Extracted entries –
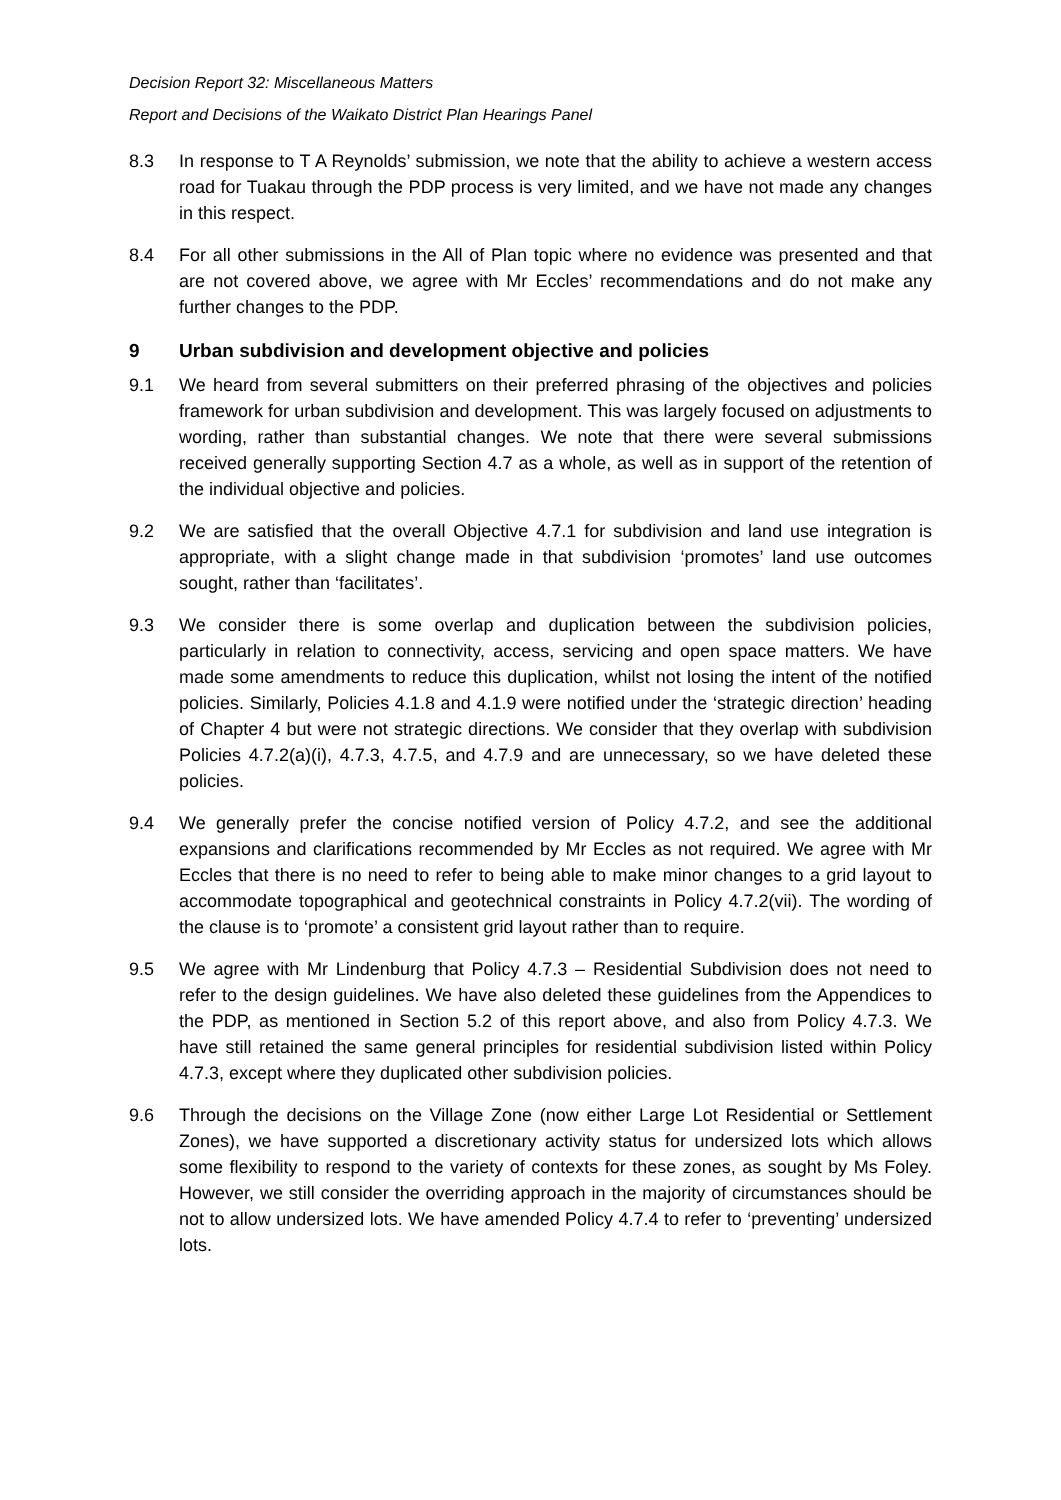Decision Report 32: Miscellaneous Matters
Report and Decisions of the Waikato District Plan Hearings Panel
8.3 In response to T A Reynolds’ submission, we note that the ability to achieve a western access road for Tuakau through the PDP process is very limited, and we have not made any changes in this respect.
8.4 For all other submissions in the All of Plan topic where no evidence was presented and that are not covered above, we agree with Mr Eccles’ recommendations and do not make any further changes to the PDP.
9 Urban subdivision and development objective and policies
9.1 We heard from several submitters on their preferred phrasing of the objectives and policies framework for urban subdivision and development. This was largely focused on adjustments to wording, rather than substantial changes. We note that there were several submissions received generally supporting Section 4.7 as a whole, as well as in support of the retention of the individual objective and policies.
9.2 We are satisfied that the overall Objective 4.7.1 for subdivision and land use integration is appropriate, with a slight change made in that subdivision ‘promotes’ land use outcomes sought, rather than ‘facilitates’.
9.3 We consider there is some overlap and duplication between the subdivision policies, particularly in relation to connectivity, access, servicing and open space matters. We have made some amendments to reduce this duplication, whilst not losing the intent of the notified policies. Similarly, Policies 4.1.8 and 4.1.9 were notified under the ‘strategic direction’ heading of Chapter 4 but were not strategic directions. We consider that they overlap with subdivision Policies 4.7.2(a)(i), 4.7.3, 4.7.5, and 4.7.9 and are unnecessary, so we have deleted these policies.
9.4 We generally prefer the concise notified version of Policy 4.7.2, and see the additional expansions and clarifications recommended by Mr Eccles as not required. We agree with Mr Eccles that there is no need to refer to being able to make minor changes to a grid layout to accommodate topographical and geotechnical constraints in Policy 4.7.2(vii). The wording of the clause is to ‘promote’ a consistent grid layout rather than to require.
9.5 We agree with Mr Lindenburg that Policy 4.7.3 – Residential Subdivision does not need to refer to the design guidelines. We have also deleted these guidelines from the Appendices to the PDP, as mentioned in Section 5.2 of this report above, and also from Policy 4.7.3. We have still retained the same general principles for residential subdivision listed within Policy 4.7.3, except where they duplicated other subdivision policies.
9.6 Through the decisions on the Village Zone (now either Large Lot Residential or Settlement Zones), we have supported a discretionary activity status for undersized lots which allows some flexibility to respond to the variety of contexts for these zones, as sought by Ms Foley. However, we still consider the overriding approach in the majority of circumstances should be not to allow undersized lots. We have amended Policy 4.7.4 to refer to ‘preventing’ undersized lots.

About this exercise – The lines you need are those with the word "Plan"; list them from the entries.

Answer to this exercise –
Report and Decisions of the Waikato District Plan Hearings Panel
8.4 For all other submissions in the All of Plan topic where no evidence was presented and that are not covered above, we agree with Mr Eccles’ recommendations and do not make any further changes to the PDP.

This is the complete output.